Une perspective qui terrifie les spécialistes des pandémies est que l'épidémie dans l'est de la RDC représente un type d'urgence complexe qu'aucune agence de santé ne sera jamais en mesure d'éteindre rapidement. Le virus Ebola et d'autres agents pathogènes mortels continueront à se transmettre des animaux à l'homme, et la mobilité sans cesse croissante de la population favorisera la propagation des infections. Ce n’est pas un hasard si les deux plus grandes épidémies d’Ebola au monde ont explosé dans des régions densément peuplées de pays dotés de systèmes de santé inefficaces, d’une extrême pauvreté et d’une histoire de colonisation et de conflits par l’exploitation.

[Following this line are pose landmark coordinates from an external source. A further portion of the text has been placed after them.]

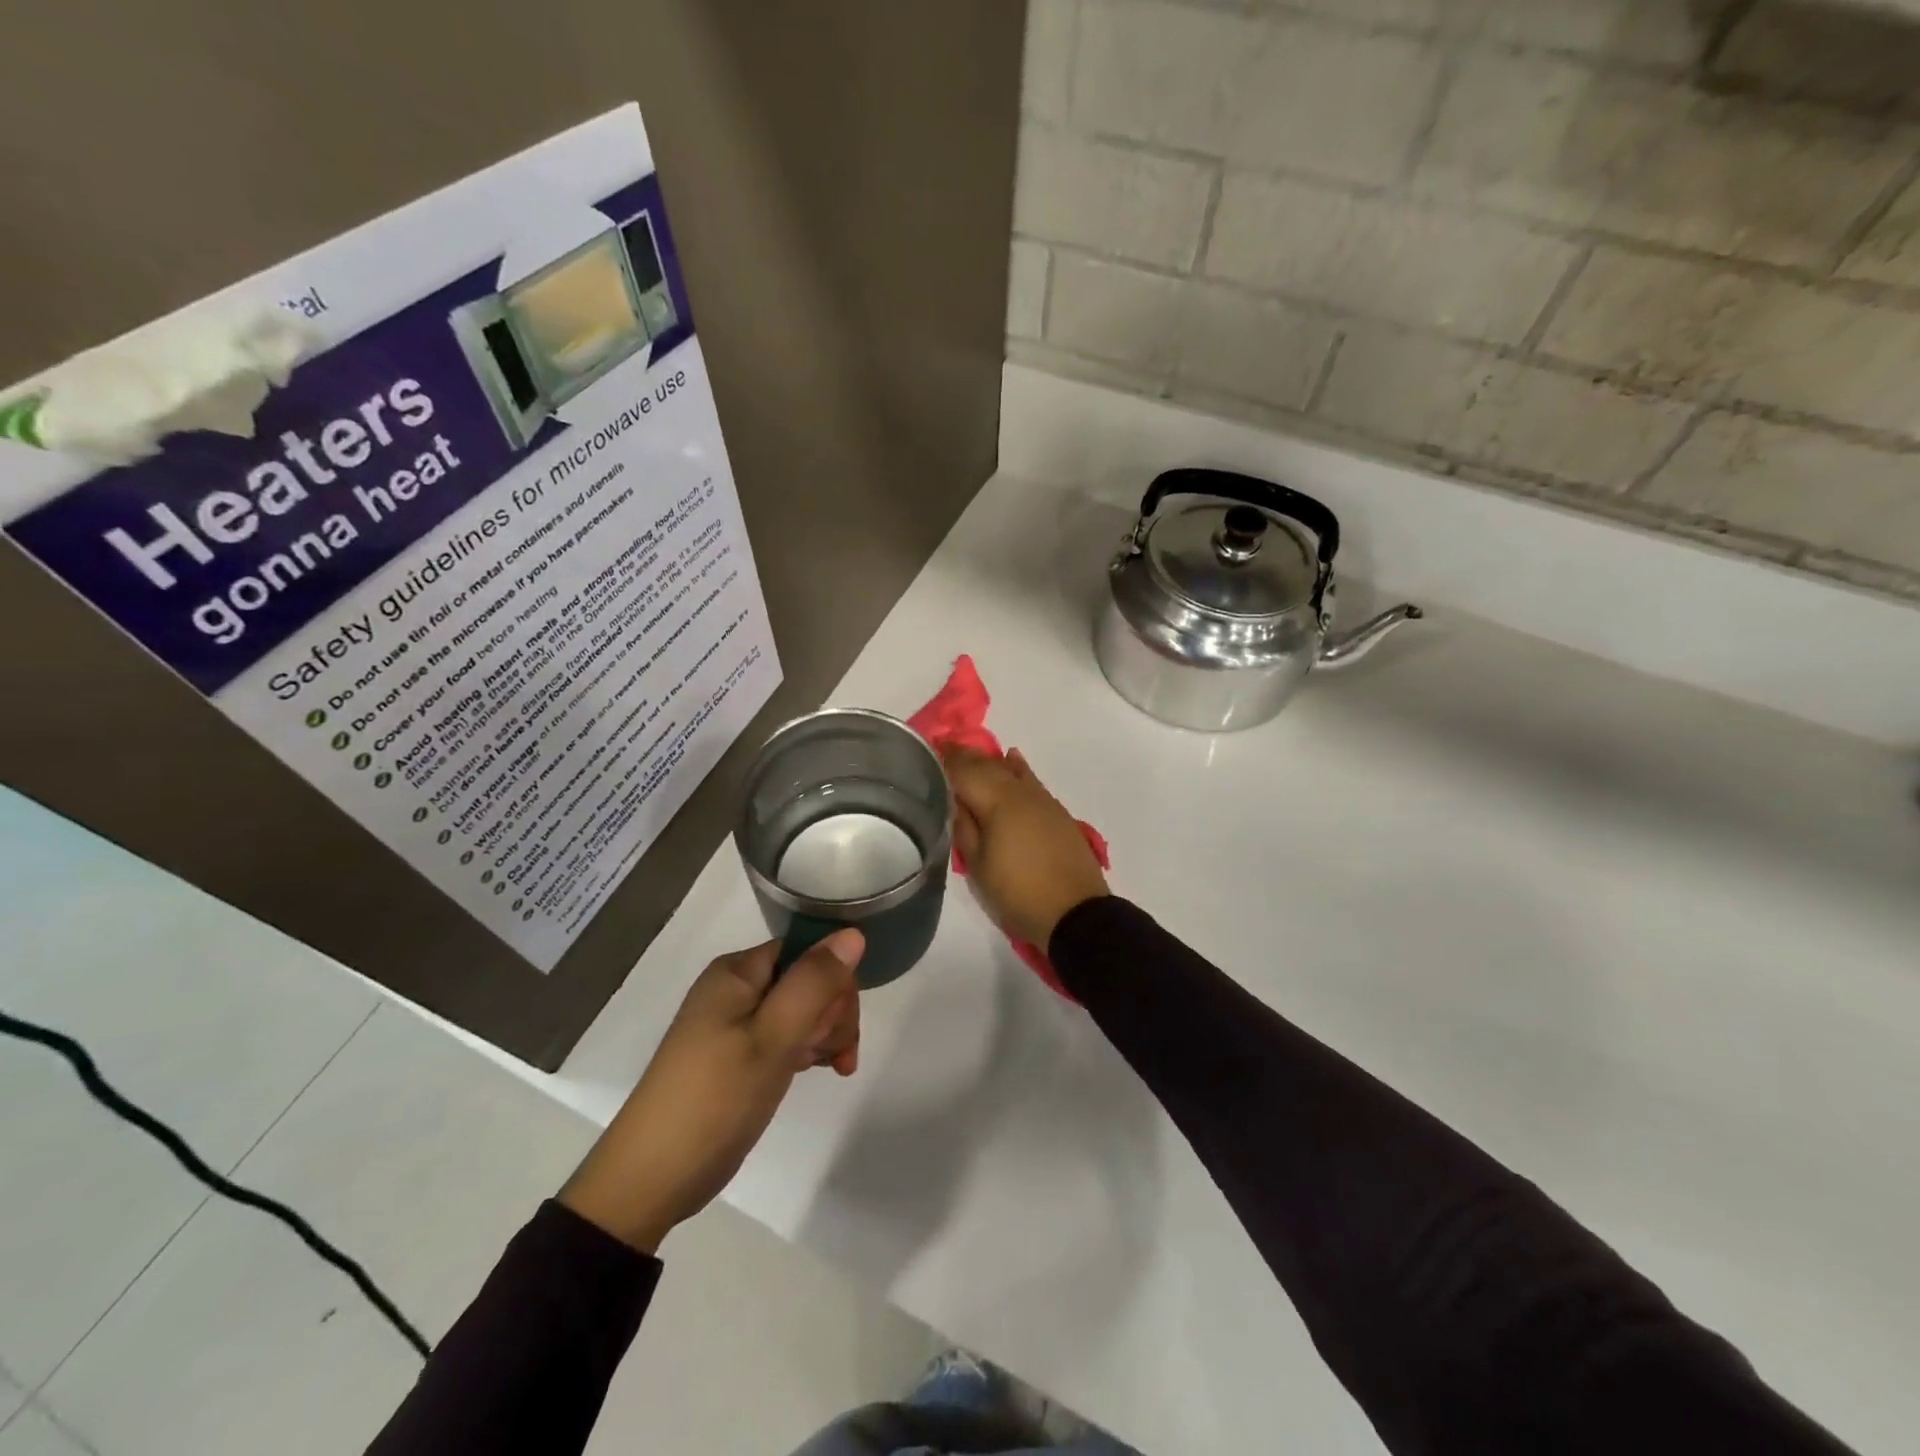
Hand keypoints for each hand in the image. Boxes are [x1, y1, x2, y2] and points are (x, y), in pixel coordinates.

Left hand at [559, 930, 862, 1252]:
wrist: (653, 1178)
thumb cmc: (716, 1098)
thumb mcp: (773, 1037)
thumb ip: (814, 982)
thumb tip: (853, 933)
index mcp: (738, 972)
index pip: (807, 951)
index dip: (833, 982)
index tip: (836, 1026)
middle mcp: (736, 988)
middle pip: (808, 979)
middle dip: (832, 1014)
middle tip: (831, 1056)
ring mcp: (736, 1023)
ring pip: (802, 1009)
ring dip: (824, 1035)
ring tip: (826, 1069)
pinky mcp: (738, 1055)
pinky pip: (786, 1035)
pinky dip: (806, 1050)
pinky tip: (814, 1072)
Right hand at [942, 747, 1107, 948]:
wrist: (1075, 913)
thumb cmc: (1018, 893)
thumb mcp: (978, 866)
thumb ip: (964, 827)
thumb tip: (954, 800)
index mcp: (997, 802)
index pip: (964, 771)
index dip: (945, 760)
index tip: (928, 751)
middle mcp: (1020, 792)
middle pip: (987, 766)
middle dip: (964, 757)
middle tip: (943, 750)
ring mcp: (1042, 800)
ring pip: (1010, 771)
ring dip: (988, 762)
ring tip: (969, 757)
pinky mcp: (1057, 812)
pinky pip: (1031, 781)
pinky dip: (1018, 768)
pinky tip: (1012, 759)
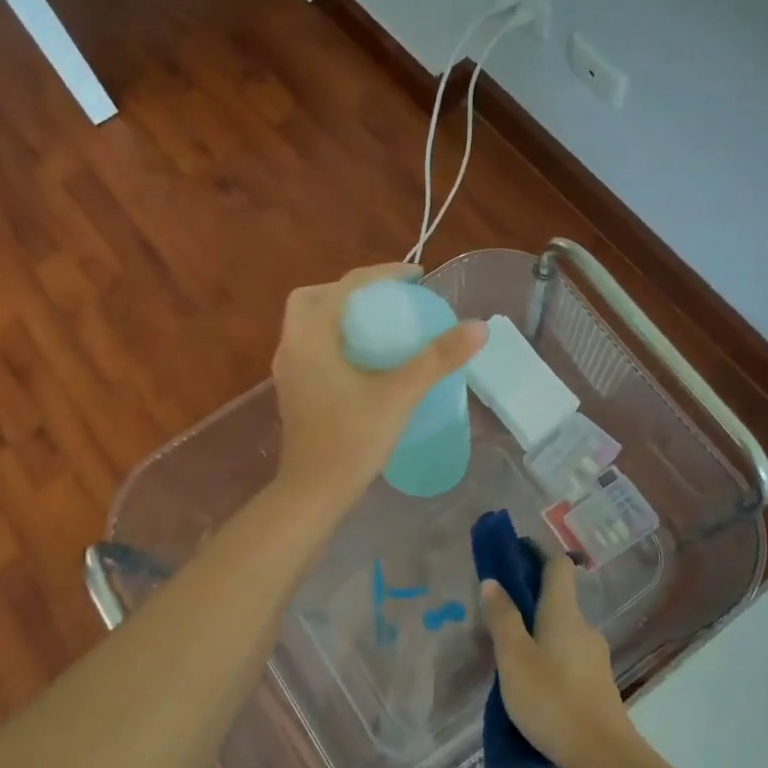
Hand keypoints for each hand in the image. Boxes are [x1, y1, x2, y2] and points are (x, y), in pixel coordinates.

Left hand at [270, 264, 484, 512]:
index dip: (382, 275)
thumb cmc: (351, 440)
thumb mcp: (398, 395)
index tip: (416, 277)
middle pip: (316, 298)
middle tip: (390, 299)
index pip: (345, 287)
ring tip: (382, 322)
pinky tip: (366, 358)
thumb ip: (436, 359)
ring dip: (343, 314)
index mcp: (310, 336)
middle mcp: (291, 346)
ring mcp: (289, 370)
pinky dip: (336, 337)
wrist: (313, 493)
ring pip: (311, 323)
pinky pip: (313, 346)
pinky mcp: (295, 390)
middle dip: (352, 291)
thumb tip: (478, 326)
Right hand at [481, 552, 636, 767]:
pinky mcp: (597, 684)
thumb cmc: (552, 700)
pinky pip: (568, 657)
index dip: (537, 553)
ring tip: (509, 656)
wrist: (603, 757)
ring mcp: (595, 656)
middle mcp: (584, 627)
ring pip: (562, 631)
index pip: (558, 565)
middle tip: (498, 615)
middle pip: (557, 599)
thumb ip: (502, 618)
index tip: (513, 554)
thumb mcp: (514, 659)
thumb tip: (492, 581)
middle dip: (529, 600)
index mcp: (563, 613)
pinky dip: (549, 657)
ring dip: (538, 633)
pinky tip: (532, 684)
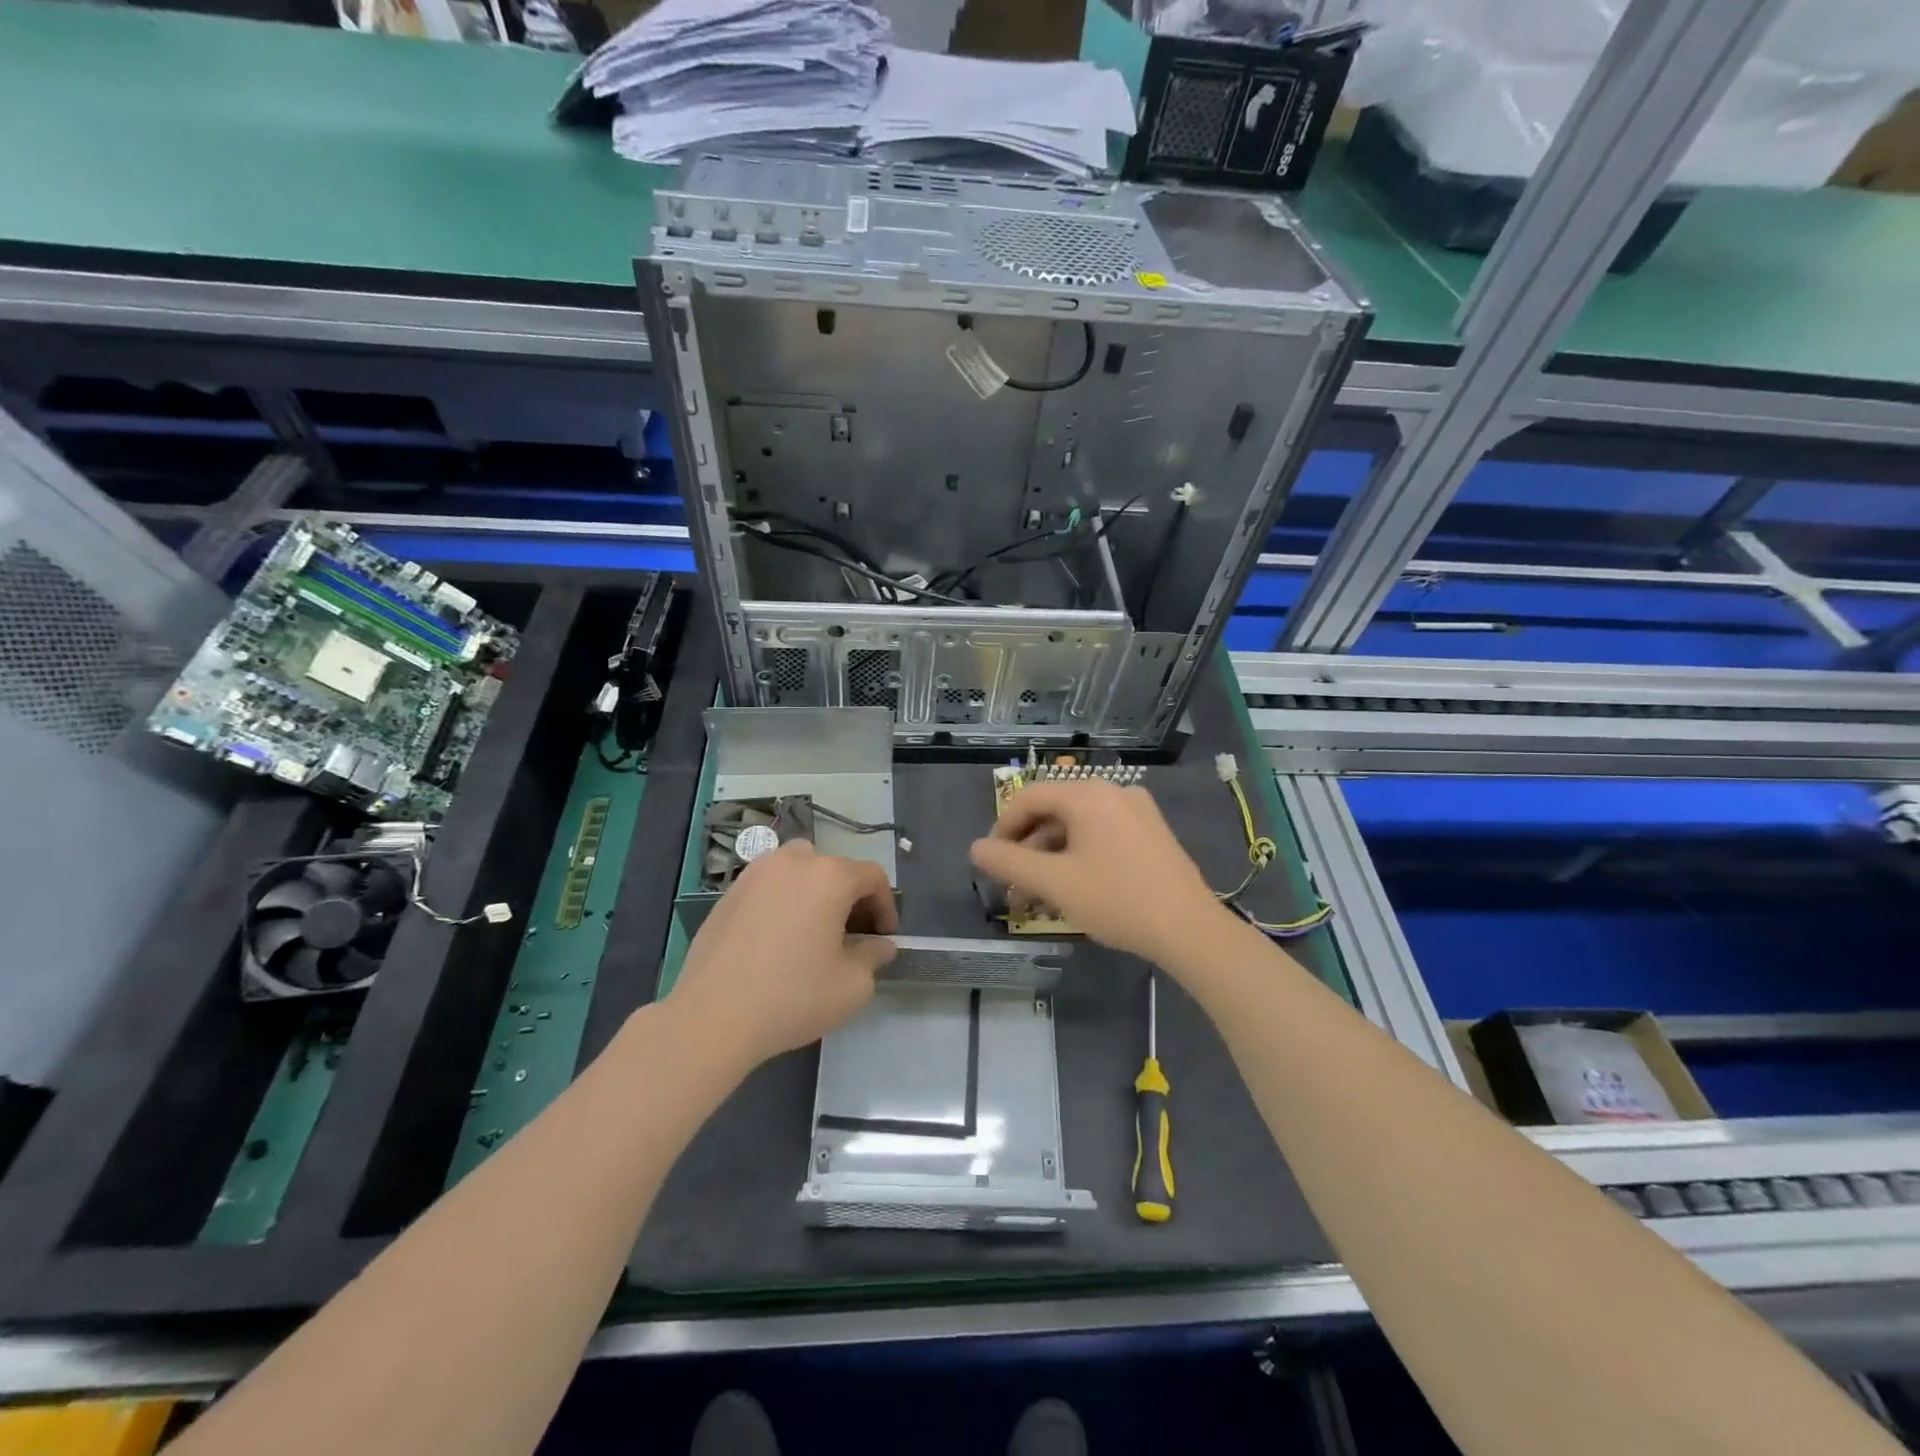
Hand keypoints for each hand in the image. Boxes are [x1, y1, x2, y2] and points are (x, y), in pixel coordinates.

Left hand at [667, 841, 897, 1071]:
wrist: (712, 1016)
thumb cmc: (793, 996)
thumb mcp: (852, 986)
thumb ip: (874, 957)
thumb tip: (879, 945)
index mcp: (830, 875)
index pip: (873, 877)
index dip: (886, 906)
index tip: (883, 939)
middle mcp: (793, 862)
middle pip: (835, 869)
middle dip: (850, 899)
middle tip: (851, 936)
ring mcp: (755, 874)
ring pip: (799, 871)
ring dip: (815, 894)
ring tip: (813, 933)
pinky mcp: (728, 893)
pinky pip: (769, 887)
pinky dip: (783, 903)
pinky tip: (777, 941)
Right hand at [969, 781, 1224, 965]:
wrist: (1189, 929)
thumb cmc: (1116, 900)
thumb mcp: (1054, 883)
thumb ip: (1009, 863)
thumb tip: (976, 849)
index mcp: (1088, 794)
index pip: (1029, 797)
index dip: (1002, 827)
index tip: (991, 861)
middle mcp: (1113, 792)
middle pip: (1054, 812)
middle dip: (1028, 851)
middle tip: (1012, 888)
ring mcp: (1137, 811)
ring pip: (1078, 827)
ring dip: (1051, 858)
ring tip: (1038, 898)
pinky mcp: (1151, 833)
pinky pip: (1102, 835)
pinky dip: (1079, 857)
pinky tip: (1072, 890)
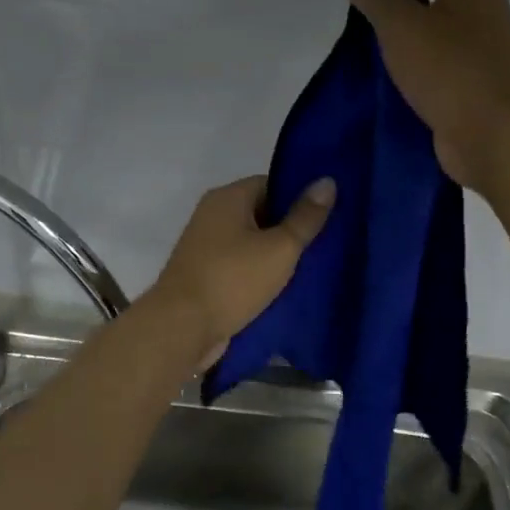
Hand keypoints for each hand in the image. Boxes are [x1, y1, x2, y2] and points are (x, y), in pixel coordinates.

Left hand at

, directeur du Centre de contrôle des maladies du Nigéria, se penche sur les personnes à l'origine de la maladie à virus Ebola qui sont stationnées à l'épicentre de l'épidémie depuis des mois. «Je sais à quel point mes collègues sur le terrain travaillent fort – des journées de 18 heures, perdent le fil de la fin de semaine», dit-il. "D'une certaine manière, ils paient pour nous tous en ignorant la situation dans cette partie du continent pendant de nombreuses années."

Cette épidémie prendra éventuellement fin, mais elle pourrait coûter des dizaines de milliers de vies et des milliards de dollars. Lorsque Tedros a pris les rênes de l’OMS, il n’a pas mis au premier plan son action en cas d’urgence, mais des soins de santé universels: des bases telles que des antibiotiques, des vaccins et un réseau de laboratoires pour identifier les infections. La lutte contre le virus Ebola devrait être simple, avec une stabilité politique et un système de santé robuste, dit Tedros. Mais en leur absence, un cycle de catastrophes sanitaires tragiques de plusieurs millions de dollars continuera de s'épanouir en RDC, au Yémen et dans d'autres régions fracturées du globe. «Tant que des endroits sont aussi vulnérables, cela continuera», dit-il. "Nous allons réparer Ebola – et il reviendra demain."